Now, nearly two years into the deal, formally known as the Joint Comprehensive Plan of Action (JCPOA), Tehran is accusing the U.S. of being in violation of the deal, and a feature in the New York Times charge backs this claim up.
The U.S. president reportedly certified Iran’s compliance at the behest of his counselors, and against his own inclinations. Perhaps the next time the U.S. has to certify compliance; Trump will stick to his convictions and say no. America’s allies won’t like it, but the U.S. can push them to follow its lead and confront Iran.
In Jonathan S. Tobin’s article for The National Review, he writes, “The Times is technically correct about America’s violation. As the article helpfully points out, the deal’s text states that the signatories ‘will refrain from any policy specifically intended to directly and adversely affect the normalization of trade and economic relations with Iran inconsistent with their commitments not to undermine the successful implementation’ of the agreement. And yet the administration announced new sanctions just a day after certifying that Iran was in compliance with the letter (if not the spirit) of the deal, alleging that Iran was supporting terrorists and continuing work on a ballistic-missile program that violates U.N. resolutions.”

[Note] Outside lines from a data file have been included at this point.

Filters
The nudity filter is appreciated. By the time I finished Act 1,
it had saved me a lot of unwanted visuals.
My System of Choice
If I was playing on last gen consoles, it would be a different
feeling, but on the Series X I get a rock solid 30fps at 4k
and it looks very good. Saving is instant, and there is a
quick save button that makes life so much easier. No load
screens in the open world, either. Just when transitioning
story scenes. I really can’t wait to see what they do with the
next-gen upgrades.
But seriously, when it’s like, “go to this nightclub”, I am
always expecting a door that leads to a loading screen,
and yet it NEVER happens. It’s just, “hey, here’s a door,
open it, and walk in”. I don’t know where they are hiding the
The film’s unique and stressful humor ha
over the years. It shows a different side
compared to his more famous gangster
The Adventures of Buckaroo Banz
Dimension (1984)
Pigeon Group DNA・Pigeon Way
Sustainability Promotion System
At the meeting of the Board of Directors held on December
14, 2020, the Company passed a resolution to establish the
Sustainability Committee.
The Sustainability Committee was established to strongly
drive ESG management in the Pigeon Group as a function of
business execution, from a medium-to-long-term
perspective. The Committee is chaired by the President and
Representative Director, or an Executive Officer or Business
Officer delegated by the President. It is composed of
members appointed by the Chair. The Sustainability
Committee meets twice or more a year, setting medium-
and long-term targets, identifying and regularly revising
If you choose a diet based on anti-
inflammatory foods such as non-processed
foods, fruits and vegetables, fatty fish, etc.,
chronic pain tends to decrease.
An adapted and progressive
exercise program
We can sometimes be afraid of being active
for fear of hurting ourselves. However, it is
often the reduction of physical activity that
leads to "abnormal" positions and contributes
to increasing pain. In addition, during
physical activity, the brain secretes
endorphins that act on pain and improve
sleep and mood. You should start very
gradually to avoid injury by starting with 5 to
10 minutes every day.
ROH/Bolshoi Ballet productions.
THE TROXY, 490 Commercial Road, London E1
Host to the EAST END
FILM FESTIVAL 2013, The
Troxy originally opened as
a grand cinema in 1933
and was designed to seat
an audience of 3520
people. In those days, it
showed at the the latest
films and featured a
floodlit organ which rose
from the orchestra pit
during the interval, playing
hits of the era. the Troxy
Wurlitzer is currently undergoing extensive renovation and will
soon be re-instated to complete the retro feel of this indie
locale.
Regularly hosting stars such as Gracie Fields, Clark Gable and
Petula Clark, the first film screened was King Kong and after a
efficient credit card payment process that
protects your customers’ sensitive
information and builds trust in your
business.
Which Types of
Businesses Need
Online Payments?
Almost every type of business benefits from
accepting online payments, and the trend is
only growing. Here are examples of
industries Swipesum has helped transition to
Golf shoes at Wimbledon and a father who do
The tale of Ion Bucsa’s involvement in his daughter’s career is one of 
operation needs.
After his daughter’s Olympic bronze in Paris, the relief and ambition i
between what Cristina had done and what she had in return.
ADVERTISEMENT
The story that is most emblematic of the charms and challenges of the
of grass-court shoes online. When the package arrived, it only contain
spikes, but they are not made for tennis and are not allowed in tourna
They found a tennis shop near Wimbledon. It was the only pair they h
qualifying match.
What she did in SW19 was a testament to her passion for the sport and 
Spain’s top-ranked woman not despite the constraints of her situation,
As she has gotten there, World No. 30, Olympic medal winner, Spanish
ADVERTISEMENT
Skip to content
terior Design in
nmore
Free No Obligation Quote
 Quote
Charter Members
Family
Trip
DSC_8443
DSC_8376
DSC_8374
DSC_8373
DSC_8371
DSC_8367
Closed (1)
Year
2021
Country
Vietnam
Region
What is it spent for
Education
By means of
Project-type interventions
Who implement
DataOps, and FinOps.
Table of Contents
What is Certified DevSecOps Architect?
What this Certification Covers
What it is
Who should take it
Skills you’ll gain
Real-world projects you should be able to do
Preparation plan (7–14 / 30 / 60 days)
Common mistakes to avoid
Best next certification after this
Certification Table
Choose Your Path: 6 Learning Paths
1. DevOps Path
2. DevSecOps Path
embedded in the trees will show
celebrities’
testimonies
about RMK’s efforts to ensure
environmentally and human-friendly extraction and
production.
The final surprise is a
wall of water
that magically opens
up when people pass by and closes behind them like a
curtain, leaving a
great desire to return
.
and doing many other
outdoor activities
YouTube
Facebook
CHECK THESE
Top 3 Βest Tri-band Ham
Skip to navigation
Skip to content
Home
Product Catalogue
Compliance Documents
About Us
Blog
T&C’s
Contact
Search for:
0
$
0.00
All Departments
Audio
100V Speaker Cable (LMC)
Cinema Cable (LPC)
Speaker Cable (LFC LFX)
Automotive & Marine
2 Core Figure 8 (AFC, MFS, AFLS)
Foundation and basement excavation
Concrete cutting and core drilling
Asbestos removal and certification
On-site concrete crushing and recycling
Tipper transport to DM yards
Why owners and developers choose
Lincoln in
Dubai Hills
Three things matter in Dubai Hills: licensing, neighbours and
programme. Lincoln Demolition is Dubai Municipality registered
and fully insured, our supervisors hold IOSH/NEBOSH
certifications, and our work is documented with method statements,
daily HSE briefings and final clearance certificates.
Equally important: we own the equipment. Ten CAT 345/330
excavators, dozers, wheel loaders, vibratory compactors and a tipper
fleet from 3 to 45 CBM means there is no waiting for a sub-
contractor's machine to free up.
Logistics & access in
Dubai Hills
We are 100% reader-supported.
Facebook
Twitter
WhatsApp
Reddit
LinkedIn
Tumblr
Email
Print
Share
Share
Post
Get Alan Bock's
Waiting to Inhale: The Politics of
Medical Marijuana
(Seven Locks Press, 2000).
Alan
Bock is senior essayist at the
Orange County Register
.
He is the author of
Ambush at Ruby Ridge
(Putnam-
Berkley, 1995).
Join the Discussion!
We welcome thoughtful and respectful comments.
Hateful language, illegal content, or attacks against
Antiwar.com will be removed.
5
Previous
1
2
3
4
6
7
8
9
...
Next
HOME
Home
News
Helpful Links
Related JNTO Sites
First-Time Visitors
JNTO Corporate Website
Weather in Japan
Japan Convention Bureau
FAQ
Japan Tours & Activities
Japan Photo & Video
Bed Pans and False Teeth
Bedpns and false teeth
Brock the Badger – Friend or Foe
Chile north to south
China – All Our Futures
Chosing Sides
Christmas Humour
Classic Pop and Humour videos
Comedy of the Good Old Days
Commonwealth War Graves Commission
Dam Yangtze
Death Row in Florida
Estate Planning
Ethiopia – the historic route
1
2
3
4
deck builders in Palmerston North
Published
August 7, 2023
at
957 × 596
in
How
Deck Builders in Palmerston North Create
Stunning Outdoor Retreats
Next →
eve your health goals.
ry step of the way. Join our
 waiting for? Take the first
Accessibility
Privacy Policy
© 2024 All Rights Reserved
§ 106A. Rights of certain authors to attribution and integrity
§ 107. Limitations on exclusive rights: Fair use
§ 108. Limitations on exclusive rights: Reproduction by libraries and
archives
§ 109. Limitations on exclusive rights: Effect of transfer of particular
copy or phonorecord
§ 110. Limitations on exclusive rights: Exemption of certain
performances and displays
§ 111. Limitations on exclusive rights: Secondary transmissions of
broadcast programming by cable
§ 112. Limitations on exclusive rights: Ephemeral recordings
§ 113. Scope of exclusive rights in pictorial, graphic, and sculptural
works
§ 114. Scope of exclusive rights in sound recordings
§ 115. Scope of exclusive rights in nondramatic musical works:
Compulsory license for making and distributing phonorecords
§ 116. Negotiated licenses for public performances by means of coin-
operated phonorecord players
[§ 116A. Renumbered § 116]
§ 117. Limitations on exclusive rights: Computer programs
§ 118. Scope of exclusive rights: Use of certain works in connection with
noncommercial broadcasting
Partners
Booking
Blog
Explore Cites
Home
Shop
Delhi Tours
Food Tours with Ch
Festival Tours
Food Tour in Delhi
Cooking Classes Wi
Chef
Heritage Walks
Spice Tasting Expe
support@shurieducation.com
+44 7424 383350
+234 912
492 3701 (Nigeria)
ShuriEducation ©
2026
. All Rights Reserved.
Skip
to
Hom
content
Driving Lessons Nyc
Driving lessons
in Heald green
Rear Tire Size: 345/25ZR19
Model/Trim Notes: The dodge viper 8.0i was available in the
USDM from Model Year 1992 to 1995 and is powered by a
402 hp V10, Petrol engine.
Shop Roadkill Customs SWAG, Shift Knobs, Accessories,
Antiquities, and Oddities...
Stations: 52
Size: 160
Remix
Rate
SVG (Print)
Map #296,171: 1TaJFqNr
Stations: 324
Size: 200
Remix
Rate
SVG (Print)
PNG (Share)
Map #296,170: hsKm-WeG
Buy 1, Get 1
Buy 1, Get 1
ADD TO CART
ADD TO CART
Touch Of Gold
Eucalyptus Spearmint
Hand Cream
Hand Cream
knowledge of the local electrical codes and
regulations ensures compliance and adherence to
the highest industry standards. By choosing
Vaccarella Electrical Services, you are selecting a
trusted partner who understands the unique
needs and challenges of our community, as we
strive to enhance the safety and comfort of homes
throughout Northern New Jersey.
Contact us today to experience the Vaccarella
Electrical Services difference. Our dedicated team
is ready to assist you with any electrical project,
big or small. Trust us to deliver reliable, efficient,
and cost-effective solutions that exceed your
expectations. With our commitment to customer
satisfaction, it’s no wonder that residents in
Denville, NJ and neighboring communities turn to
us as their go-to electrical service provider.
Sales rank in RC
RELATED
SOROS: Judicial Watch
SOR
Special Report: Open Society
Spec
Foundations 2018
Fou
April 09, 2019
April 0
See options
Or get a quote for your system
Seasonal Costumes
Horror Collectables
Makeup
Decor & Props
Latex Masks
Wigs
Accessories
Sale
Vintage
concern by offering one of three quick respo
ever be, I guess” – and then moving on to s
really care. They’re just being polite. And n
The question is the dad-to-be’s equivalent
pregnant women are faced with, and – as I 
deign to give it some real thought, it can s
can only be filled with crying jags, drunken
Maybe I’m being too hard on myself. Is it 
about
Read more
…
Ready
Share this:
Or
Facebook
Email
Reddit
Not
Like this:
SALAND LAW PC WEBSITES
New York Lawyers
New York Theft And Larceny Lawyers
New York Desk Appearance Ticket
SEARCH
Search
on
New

Some now claim that Trump is killing the deal with the new sanctions, but others say that the deal did nothing to moderate Iran’s behavior in the region. The argument for preserving the deal is that it postpones an Iranian bomb for a decade. Violating the agreement now would free the Iranians to resume the nuclear activity and quickly move to a build a weapon. Still, after it expires, Tehran can do, as it likes. The question is how the West could punish Iran in a ‘worst case’ scenario.
According to Tobin, “It is true that neither the Western Europeans nor the Russians and the Chinese have the least interest in starting over with Iran. With the possible exception of the French, all of America’s partners in the talks were satisfied with a weak deal and eager to avoid a confrontation with Iran. None of them supports scrapping the agreement, let alone going toe-to-toe with the Iranians again. And without international support, unilateral U.S. sanctions would be futile.”
However, Tobin adds “the same sanctions that bite the Iranians could also compel other nations to comply. If the U.S. is serious about stopping Iran, it can make it clear that those who do business with Tehran will also be prohibited from conducting transactions with U.S. banks. Since the U.S. is the linchpin of the global economy, that means U.S. sanctions can isolate Iran no matter what the Germans, Russians, or Chinese think.”
The U.S. should take action to turn back the clock to 2013. It must be made clear to Iran that if it want to re-enter the global economy, it must renounce its nuclear program for good, and refrain from exporting terrorism. Tobin writes, “It’s the most sensible course for the United States to follow if it wants to stop the terror threat and forestall an Iranian bomb.”